MATERIAL SHOWN:
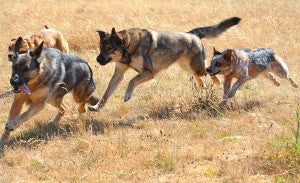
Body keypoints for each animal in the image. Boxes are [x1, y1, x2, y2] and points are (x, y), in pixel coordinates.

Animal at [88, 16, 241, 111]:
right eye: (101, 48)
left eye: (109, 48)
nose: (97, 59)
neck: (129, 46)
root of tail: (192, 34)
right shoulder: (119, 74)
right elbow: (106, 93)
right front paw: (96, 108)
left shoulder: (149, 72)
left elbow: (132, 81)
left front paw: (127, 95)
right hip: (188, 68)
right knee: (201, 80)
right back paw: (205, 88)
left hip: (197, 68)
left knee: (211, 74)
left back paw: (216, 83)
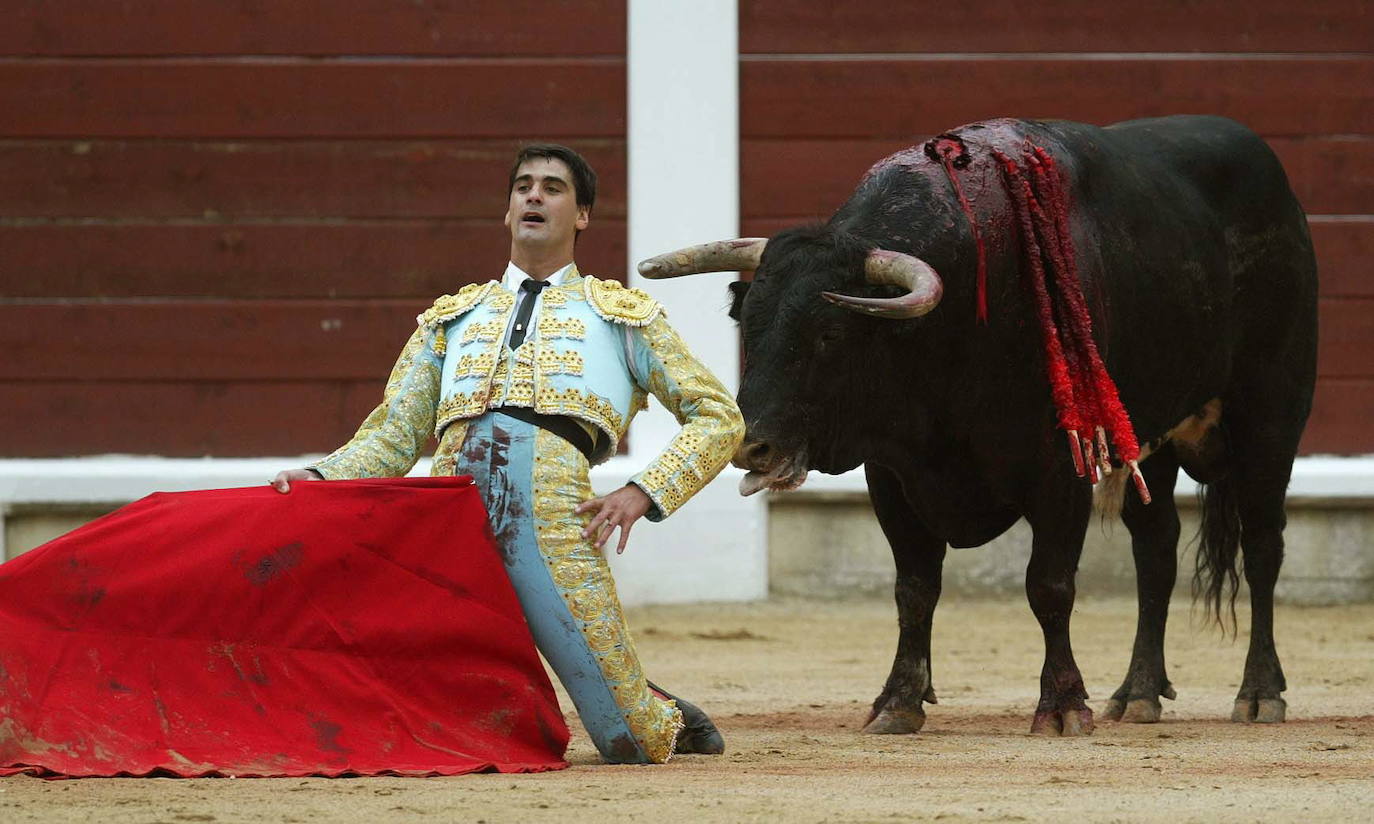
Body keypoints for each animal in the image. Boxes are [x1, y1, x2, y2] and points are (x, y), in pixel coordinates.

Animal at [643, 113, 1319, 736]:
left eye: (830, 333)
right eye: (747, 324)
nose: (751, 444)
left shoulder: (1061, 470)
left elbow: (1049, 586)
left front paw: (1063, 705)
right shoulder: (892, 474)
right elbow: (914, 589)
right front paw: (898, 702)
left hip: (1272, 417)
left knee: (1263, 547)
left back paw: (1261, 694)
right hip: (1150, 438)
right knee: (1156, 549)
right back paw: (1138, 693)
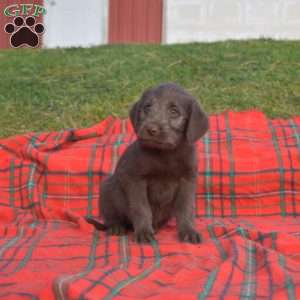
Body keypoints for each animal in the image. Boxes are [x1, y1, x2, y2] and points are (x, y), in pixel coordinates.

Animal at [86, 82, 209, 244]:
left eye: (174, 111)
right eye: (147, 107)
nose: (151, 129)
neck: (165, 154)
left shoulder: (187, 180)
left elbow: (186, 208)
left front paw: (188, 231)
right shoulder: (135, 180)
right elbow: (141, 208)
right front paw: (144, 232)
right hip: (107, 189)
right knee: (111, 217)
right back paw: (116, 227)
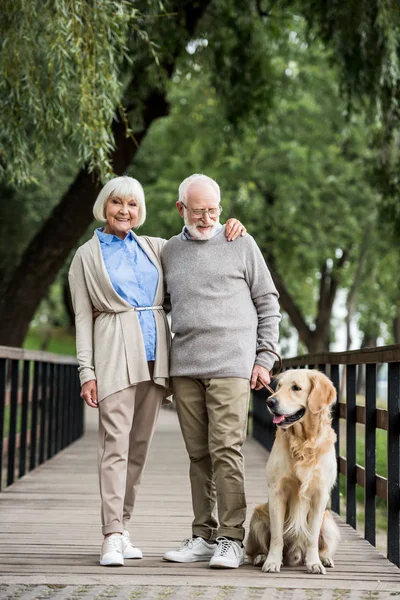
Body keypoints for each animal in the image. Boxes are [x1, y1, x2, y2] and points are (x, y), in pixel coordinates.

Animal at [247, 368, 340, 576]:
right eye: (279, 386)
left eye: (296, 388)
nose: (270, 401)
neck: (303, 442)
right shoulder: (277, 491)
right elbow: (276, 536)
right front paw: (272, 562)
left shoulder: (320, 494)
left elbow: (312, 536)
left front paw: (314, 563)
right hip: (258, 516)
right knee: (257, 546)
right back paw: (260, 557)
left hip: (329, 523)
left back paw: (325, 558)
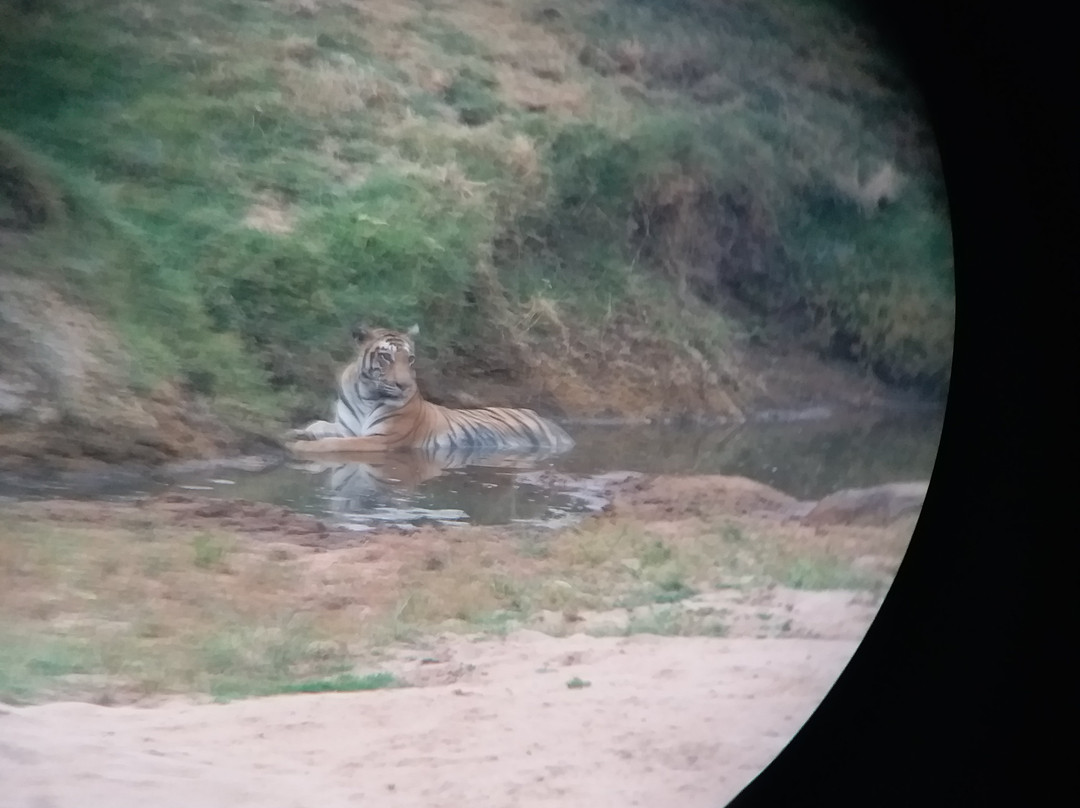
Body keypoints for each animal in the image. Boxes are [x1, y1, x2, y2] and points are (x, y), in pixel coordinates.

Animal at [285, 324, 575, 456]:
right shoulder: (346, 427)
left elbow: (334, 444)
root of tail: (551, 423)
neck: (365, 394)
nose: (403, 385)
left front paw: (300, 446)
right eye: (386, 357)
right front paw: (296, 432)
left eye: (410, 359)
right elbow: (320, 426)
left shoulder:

GOAL OF THE EXERCISE: Exact repetition of the data is needed, with no images retained.

TASK ANSWER:
Body keypoints for each animal in the image. Boxes are [x1, y1, x2, y2] and points are (x, y), in pixel coordinates.

Animal at [88, 16, 241, 111]:
right eye: (101, 48)
left eye: (109, 48)
nose: (97, 59)
neck: (129, 46)
root of tail: (192, 34)
right shoulder: (119, 74)
right elbow: (106, 93)
right front paw: (96, 108)
left shoulder: (149, 72)
left elbow: (132, 81)
left front paw: (127, 95)
right hip: (188, 68)
right knee: (201, 80)
right back paw: (205, 88)
left hip: (197, 68)
left knee: (211, 74)
left back paw: (216, 83)
Body keypoints for each animal in the image. Boxes are [x1, y1, x2, y2] and points are (x, y), in pixel coordinates.

Animal at [643, 113, 1319, 736]:
left eye: (830, 333)
right eye: (747, 324)
nose: (751, 444)
left shoulder: (1061, 470)
left elbow: (1049, 586)
left front paw: (1063, 705)
right shoulder: (892, 474)
right elbow: (914, 589)
right front paw: (898, 702)
left hip: (1272, 417)
left knee: (1263, 547)
left back paw: (1261, 694)
right hip: (1150, 438)
right knee: (1156, 549)
right back paw: (1138, 693)
Body keypoints for each animal in the image. Boxes are [x1, y1, x2, y2] and points are (x, y), in pixel coordinates.

Animal at [86, 82, 209, 244]:
left eye: (174, 111)
right eye: (147, 107)
nose: (151, 129)
neck: (165, 154)
left shoulder: (187, 180)
left elbow: (186, 208)
left front paw: (188, 231)
right shoulder: (135, 180)
right elbow: (141, 208)
right front paw: (144, 232)
right hip: (107, 189)
right knee: (111, 217)
right back paw: (116, 227)
Body keypoints for each animal in the image. Boxes are [x1, y1, x2, y2] and points are (x, y), in pixel coordinates.

Animal at [247, 368, 340, 576]:
right eye: (279, 386)
left eye: (296, 388)
nose: (270, 401)
neck: (303, 442)
right shoulder: (277, 491)
right elbow: (276, 536)
right front paw: (272, 562)
left shoulder: (320, 494)
left elbow: (312, 536)
left front paw: (314, 563)
right hip: (258, 516)
right knee: (257, 546)
right back paw: (260, 557)
left hip: (329, 523)
left back paw: (325, 558)
Body keypoints for each animal in the image. Boxes are [x1, y1, x2, y2] and points are (x, y), in pixel coordinates.

Animal at [285, 324, 575, 456]:
right shoulder: (346, 427)
left elbow: (334, 444)
root of tail: (551, 423)
neck: (365, 394)
nose: (403, 385)
left front paw: (300, 446)
right eye: (386, 357)
right front paw: (296, 432)
left eye: (410, 359)
right elbow: (320, 426)
left shoulder:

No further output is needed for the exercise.